If the oxygenator breaks down, I’ll suffocate. It the water reclaimer breaks down, I’ll die of thirst. If the Hab breaches, I’ll just kind of explode. If none of these things happen, I’ll eventually run out of food and starve to death.
So yeah. I’m fucked.
Following an accident, astronaut Mark Watney is left stranded on Mars, presumed dead by his crewmates. How will he survive in this barren, hostile planet, totally alone until the next scheduled space mission lands in four years’ time?
This is the opening scenario of The Martian, a novel that is a perfect example of a theme that has been developing in modern culture over the last decade or so: the geek as hero. Watney’s knowledge of botany, chemistry, cosmology and materials science is vital for his survival. Suddenly, whether scientific theory can work in practice is a matter of life or death.
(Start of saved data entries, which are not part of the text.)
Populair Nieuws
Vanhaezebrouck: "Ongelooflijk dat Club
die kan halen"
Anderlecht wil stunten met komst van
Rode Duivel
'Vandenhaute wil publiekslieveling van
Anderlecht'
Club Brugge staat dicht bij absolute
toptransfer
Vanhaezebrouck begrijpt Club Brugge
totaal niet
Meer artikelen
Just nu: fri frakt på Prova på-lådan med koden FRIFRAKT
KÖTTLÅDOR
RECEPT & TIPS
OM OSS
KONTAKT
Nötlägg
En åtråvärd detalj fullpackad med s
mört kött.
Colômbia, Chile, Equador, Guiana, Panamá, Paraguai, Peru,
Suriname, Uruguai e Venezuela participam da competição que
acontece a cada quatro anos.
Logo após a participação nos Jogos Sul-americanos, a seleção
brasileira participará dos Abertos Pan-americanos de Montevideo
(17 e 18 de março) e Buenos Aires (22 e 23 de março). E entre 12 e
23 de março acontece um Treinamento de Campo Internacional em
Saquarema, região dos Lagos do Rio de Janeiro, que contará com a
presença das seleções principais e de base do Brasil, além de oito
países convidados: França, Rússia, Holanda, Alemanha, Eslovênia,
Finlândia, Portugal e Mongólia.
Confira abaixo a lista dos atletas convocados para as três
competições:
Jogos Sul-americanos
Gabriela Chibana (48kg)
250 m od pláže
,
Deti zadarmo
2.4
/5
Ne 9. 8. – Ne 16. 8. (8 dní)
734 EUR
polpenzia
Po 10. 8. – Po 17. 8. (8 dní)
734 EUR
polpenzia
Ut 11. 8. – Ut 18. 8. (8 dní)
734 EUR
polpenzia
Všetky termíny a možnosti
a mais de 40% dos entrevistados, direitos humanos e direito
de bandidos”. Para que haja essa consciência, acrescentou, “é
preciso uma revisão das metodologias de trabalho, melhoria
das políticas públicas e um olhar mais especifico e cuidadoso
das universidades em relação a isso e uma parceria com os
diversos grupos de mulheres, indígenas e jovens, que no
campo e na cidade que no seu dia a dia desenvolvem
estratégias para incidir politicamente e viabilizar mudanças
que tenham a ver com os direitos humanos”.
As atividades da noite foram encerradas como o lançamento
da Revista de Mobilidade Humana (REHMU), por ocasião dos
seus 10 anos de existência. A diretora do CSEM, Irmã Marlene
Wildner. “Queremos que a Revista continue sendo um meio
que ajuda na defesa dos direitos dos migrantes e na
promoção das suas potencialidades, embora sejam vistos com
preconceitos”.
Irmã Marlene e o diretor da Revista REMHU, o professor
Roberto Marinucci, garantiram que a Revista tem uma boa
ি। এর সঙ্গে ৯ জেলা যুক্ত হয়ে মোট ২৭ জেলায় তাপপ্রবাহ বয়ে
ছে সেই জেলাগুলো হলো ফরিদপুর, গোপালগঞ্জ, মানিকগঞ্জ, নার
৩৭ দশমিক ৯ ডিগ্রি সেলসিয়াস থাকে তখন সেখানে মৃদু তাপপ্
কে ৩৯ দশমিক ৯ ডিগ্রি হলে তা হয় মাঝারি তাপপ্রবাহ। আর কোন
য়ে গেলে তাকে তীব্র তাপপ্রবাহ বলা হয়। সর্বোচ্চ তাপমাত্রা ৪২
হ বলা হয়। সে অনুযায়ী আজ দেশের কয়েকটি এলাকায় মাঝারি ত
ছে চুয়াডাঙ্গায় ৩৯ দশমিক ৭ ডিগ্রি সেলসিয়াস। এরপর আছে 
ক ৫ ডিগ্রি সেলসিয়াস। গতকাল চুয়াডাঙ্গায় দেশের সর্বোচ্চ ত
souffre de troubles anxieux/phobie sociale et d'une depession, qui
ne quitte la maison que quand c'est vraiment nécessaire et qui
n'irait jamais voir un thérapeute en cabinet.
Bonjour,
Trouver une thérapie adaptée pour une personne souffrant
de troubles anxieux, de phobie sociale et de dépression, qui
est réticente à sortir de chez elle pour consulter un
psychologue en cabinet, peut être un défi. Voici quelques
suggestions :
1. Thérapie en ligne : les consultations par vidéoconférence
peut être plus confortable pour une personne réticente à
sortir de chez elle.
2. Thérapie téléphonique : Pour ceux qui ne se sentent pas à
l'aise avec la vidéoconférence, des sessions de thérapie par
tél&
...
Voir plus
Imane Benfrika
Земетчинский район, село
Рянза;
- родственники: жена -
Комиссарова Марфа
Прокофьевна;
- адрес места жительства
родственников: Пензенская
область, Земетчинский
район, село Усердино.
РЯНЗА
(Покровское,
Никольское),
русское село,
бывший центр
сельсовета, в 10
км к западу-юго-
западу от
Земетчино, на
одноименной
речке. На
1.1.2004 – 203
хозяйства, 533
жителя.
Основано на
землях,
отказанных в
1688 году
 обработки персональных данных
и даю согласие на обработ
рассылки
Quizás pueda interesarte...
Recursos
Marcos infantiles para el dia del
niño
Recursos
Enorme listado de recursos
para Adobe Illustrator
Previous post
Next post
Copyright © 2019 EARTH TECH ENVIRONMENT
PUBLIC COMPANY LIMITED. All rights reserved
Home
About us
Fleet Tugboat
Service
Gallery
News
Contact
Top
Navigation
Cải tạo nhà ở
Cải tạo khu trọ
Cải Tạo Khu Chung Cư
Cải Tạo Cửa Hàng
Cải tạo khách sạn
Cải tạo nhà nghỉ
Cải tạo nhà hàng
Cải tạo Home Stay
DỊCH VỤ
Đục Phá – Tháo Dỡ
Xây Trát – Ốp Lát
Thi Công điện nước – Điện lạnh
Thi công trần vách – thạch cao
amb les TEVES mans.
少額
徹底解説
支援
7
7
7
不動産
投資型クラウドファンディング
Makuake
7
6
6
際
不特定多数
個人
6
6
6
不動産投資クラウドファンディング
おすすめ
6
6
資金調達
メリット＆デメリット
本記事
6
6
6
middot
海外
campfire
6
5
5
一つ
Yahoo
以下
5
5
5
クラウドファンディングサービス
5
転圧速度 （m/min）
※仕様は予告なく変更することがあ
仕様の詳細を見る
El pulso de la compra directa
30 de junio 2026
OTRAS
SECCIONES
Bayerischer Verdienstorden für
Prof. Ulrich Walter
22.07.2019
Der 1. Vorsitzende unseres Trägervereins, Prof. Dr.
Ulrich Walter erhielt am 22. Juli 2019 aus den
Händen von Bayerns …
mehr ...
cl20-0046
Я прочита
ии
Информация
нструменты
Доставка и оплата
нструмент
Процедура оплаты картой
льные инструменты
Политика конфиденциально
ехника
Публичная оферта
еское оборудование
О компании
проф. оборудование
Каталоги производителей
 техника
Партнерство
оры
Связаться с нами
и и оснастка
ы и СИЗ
Watney has to rapidly make phenomenally clever calculations, and apply them instantly where the result is of vital importance. Most of us know that the chemical formula for water is H2O, but not many of us would be able to apply this knowledge to make water from scratch on another planet.
Despite these technological trimmings The Martian is at heart a surprisingly old-fashioned story. What could be more primitive than having to struggle for the very air you breathe? The result is a gripping adventure story. Lots of people have described it as ‘Robinson Crusoe on Mars’ and that’s a pretty neat summary. This is ‘science’ fiction not in the narrow sense of a fetishisation of cutting edge modern technology, but in the wider sense of a celebration of human ingenuity. And Watney is undeniably ingenious: this is the man who when faced with the problem of how to start a fire with no flammable materials uses his own arm hair as tinder. Some of his solutions for survival are low-tech, such as growing potatoes for food using soil and (human) fertiliser. He also makes use of a navigational technique from the 16th century: using a sextant to calculate latitude. And over the course of the novel he uses a hell of a lot of duct tape.
Yes, of course duct tape works in a near-vacuum. Duct tape works anywhere. Duct tape is magic and should be worshipped.
The Martian is an action thriller, rather than a psychological thriller. When I started reading I thought there might be some sick twist to the story – some betrayal or sabotage by someone Watney trusted, or that he himself would become pychologically scarred by his ordeal. But this is another way that The Martian could be considered a straightforward old-fashioned story. There is no villain, unless the indifferently hostile Mars itself counts. Watney is a likeable hero with no hang-ups: cheerful, resourceful and mentally balanced. This makes sense though, as this is the kind of person who NASA would pick for an interplanetary mission. If there’s one thing reading this book has taught me, it’s to face up to the fact that NASA is never going to send me to space; it’s also taught me that I wouldn’t want to go anyway. But I loved reading about it. I’d particularly recommend this book to anyone interested in science, space travel or survival stories, but it would be enjoyed by anyone who just wants an uncomplicated exciting adventure story.